Ici, tout va bien, Mamé et Papé sont très gentils, surtout Mamé. Ils s’occupent bien de moi. Mais je m’ennuie un peu quand même. Je regarde souvent par la fenêtre. Des pigeons ont fait un nid sur le balcon de ma chambre. Ils font beaucoup de bruit, mais j’aime bien ça. En plus, ils ont pondu des œufs. Je suis contente, il va y avoir des bébés. Mais j’ai un peu peur car Papé, il aime pas les pigeons, il dit que ça apporte des maladies et que ça chie partout. La dernière fois qu’il a vu des bébés pigeons sur un balcon, il les a attrapés et les a jetés à la poubelle. Je m’en suis aperçue, car ils criaient encore. Ils étaient tout écrasés. Je les ai étranglés avec un bout de ficelle. Je ne voulais plus qu’ils souffrent. J’ai beaucoup pleuré après. Mamé m’a consolée. J’ai fait la tête à Papé pendant trois jours ensuite. Alors cette fois-ci, je vais les cacher les bébés pigeons. Pas question qu’il les trouve.
Sinon, j’ai de bonnes notes à l’école. La maîtresse a dit que j’étais la première de la classe. Par contre, je me suis bagarrée le jour de mon anniversaire et j’ai été punie. Je suis désolée, mais les filles ont été très méchantes. Elles ont dit que t’étais une pute, alors je me suis mise en colère. En plus, elles te connaissent même pas, elles t’ont jamais vue. Elles avaient pas le droit de dire ça. T’es pas une pute, maman, moi, je le sais.

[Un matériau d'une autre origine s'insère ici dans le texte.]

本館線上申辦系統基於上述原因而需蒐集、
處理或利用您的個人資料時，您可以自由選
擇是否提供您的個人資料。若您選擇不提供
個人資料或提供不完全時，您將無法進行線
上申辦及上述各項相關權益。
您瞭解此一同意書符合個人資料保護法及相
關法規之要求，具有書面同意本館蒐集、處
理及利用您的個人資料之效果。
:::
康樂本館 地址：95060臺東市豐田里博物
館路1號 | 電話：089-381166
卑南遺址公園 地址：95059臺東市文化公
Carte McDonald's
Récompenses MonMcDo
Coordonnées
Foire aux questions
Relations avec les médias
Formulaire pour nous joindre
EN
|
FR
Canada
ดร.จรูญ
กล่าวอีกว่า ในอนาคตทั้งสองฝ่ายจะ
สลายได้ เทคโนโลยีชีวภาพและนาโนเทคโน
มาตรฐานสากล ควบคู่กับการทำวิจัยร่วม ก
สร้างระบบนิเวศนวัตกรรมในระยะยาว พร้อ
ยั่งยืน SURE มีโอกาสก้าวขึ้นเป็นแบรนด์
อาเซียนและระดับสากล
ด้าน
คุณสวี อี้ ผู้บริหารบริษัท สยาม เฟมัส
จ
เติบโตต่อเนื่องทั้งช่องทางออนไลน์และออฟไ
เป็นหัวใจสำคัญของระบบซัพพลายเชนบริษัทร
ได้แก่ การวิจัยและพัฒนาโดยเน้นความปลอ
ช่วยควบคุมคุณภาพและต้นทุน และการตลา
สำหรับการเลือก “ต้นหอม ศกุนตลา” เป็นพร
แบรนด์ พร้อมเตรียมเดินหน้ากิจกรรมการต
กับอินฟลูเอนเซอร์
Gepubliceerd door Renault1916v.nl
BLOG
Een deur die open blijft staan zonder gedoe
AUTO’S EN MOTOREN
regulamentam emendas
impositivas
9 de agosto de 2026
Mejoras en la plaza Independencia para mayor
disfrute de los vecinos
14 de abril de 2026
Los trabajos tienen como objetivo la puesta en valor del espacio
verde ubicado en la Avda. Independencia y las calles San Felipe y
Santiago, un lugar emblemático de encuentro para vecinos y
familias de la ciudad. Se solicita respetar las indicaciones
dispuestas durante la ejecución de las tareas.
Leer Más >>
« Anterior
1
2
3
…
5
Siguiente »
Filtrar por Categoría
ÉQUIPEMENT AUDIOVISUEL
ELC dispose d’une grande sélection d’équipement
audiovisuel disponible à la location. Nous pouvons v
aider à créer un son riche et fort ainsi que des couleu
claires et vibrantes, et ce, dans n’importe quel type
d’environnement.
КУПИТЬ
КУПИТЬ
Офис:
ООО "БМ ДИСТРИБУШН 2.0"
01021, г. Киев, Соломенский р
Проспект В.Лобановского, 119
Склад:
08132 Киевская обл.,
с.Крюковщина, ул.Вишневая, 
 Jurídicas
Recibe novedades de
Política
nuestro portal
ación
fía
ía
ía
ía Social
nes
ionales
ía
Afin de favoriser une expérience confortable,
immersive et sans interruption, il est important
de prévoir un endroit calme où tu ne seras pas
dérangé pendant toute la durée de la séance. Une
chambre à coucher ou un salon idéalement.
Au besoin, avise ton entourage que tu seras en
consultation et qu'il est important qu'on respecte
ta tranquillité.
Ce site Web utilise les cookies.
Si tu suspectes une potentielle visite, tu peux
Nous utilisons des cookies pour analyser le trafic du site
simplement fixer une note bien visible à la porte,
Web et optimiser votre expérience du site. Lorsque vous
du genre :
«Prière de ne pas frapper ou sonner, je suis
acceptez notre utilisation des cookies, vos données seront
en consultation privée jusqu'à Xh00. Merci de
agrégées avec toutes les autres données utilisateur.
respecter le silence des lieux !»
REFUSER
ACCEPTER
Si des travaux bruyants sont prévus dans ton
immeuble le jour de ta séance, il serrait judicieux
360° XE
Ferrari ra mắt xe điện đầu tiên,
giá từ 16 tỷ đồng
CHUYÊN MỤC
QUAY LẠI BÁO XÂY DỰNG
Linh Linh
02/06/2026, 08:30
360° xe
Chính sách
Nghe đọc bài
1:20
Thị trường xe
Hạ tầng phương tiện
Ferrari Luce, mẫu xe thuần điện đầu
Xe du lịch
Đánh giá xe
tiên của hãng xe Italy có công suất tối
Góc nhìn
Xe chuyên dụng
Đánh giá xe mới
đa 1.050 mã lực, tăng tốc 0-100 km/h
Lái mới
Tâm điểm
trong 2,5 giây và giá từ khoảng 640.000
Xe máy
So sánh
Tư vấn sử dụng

Mamé est en train de faire des mots croisés, elle adore ça, elle est très forte. Je ne sais pas comment elle fait. Moi aussi, j’ai essayé, mais c’est difficile je trouve. Papé, de son côté, il aime pas ça, les mots croisés, il préfère lire des livres, des gros livres sur la guerre. Il ne lit que ça. Moi, je ne pourrais pas lire tout le temps la même chose. Je me dis qu’il doit déjà tout savoir sur le sujet. Il pourrait même être historien, je crois. De temps en temps, il crache dans son pot de yaourt, c’est dégoûtant. Il paraît que c’est à cause d’une bronchite mal soignée. C’est Mamé qui jette ses pots de yaourt quand ils sont remplis. On en a plein en réserve. Ça m’inquiète un peu tout ça.
Je vais devoir te laisser, maman. On va bientôt passer à table. On mange du poulet ce soir. C’est toujours moi qui ai la cuisse. Papé préfère le blanc et Mamé la carcasse. Elle dit que c’est le meilleur. Moi, je crois que c’est plutôt parce que personne n’en veut et qu’elle se dévoue.
Je te fais plein de bisous, Foxy aussi.
À bientôt.
Mylou
Bien souvent, Mamé venait chercher sa petite-fille à la sortie de l’école. Si le temps le permettait, elles allaient au parc de la Planchette et s’asseyaient toujours sur le même banc. Là, Mamé ne manquait jamais de sortir de son sac le goûter de Mylène : une demi-baguette viennoise garnie d’une tablette de chocolat au lait.
Une fois le quatre-heures englouti, Mylène se rendait sur l’aire de jeux, laissant sa grand-mère à ses mots croisés ou à des conversations de bon voisinage. Elle aimait bien la balançoire, mais préférait la cage à poules où elle pouvait mimer les chauves-souris acrobates et singer les ouistitis farceurs.
Quelques enfants tentaient bien une approche amicale à son encontre. Elle les voyait arriver de loin avec leur démarche maladroite et leur bouche maquillée de confiture de fraise. Elle les ignorait la plupart du temps. Mais certains se montraient plus téméraires et parvenaient même à la décrocher de sa cage à poules. Elle leur accordait alors un peu de temps pour jouer à la corde à sauter ou au tape-cul.
Mylène préférait s’amuser seule. Non pas qu’elle nourrît un goût prononcé pour la solitude, mais parce qu’elle ne se sentait pas très à l’aise avec les enfants de son âge. Ils ne comprenaient pas les règles du jeu et n’étaient à ses yeux que des petits écervelés sans saveur.
De temps en temps, c’est Papé qui l’attendait sur le trottoir, vêtu de son sempiternel pardessus gris. Il se tenait bien droit, un peu à l’écart des autres parents. Dès que Mylène l’apercevait, elle courait se jeter dans ses bras.